THE TASK
Duplicate the material between the lines containing "Page size: 1654x1241." and "subtitle Business Flow", inclusive.

RECORDS TO PROCESS
|---|

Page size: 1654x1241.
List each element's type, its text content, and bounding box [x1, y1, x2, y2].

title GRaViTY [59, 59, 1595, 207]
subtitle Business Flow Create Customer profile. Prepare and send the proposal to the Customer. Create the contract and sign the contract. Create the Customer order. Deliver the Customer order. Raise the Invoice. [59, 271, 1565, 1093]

|---|

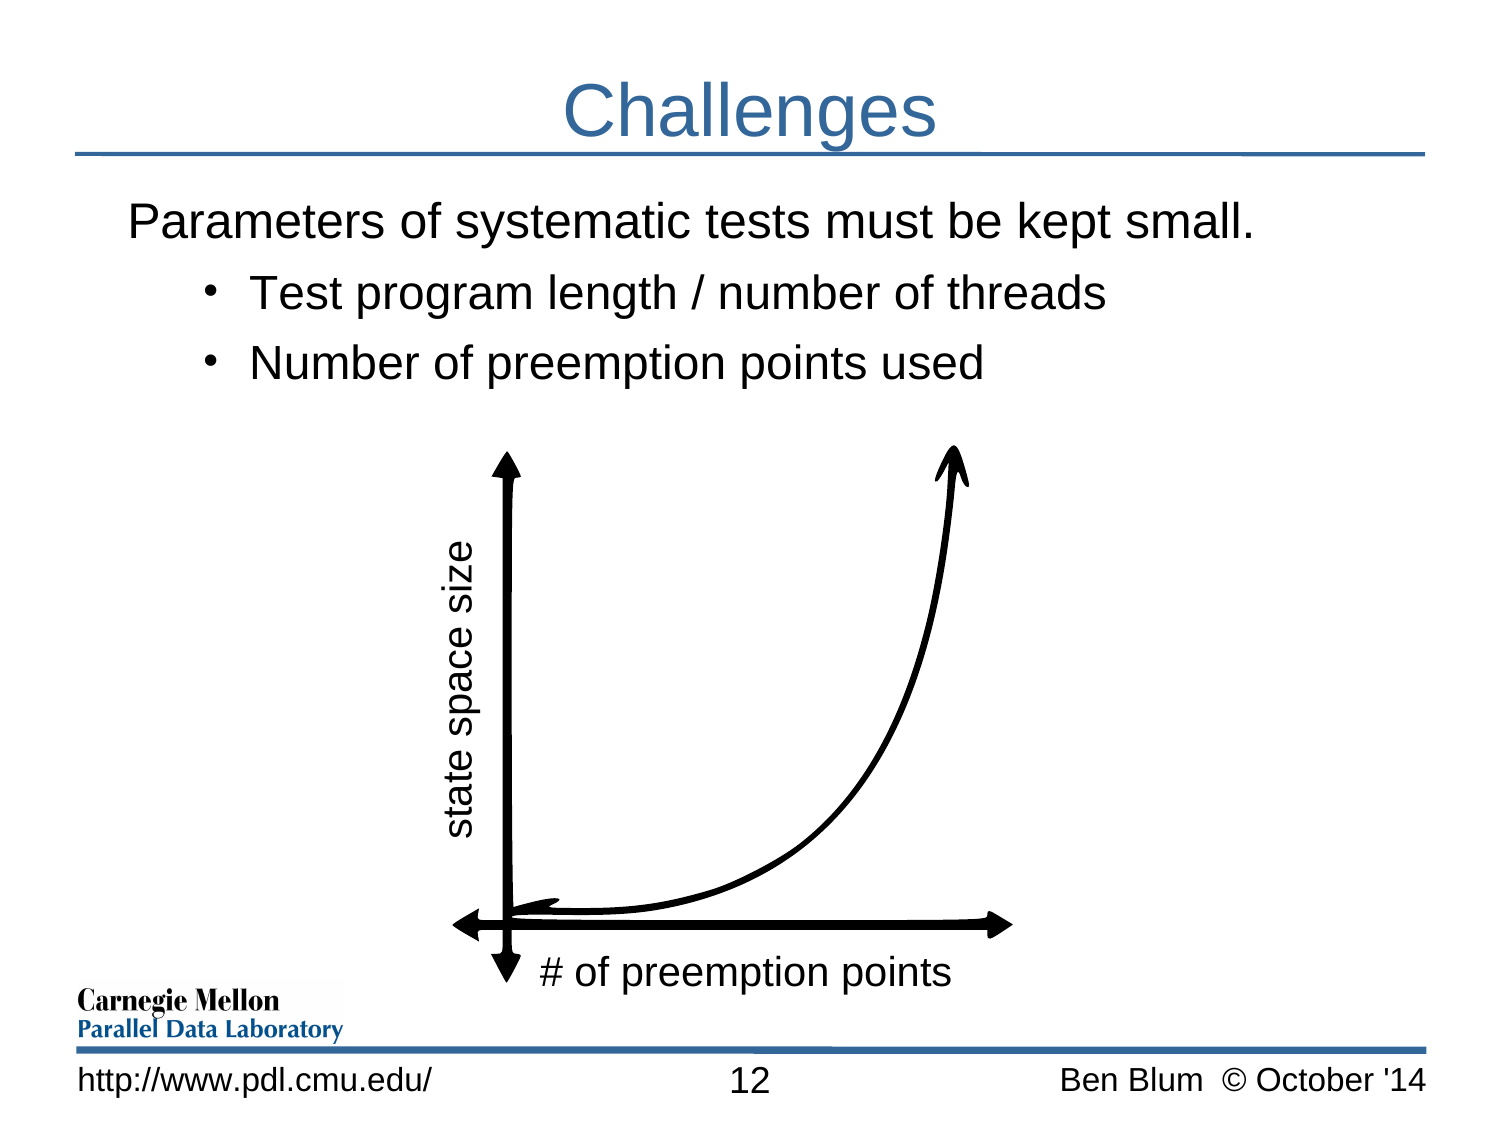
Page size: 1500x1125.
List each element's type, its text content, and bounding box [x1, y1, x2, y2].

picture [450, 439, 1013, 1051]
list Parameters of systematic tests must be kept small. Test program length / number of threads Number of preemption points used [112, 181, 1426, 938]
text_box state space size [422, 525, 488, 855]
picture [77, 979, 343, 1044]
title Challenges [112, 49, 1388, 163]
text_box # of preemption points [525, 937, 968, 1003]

|---|

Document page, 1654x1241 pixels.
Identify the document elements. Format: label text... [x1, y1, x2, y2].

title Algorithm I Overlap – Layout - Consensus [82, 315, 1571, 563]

|---|

TASK RESPONSE
Page size: 1654x1241.
List each element's type, its text content, and bounding box [x1, y1, x2, y2].

title GRaViTY [59, 59, 1595, 207]
subtitle Business Flow Create Customer profile. Prepare and send the proposal to the Customer. Create the contract and sign the contract. Create the Customer order. Deliver the Customer order. Raise the Invoice. [59, 271, 1565, 1093]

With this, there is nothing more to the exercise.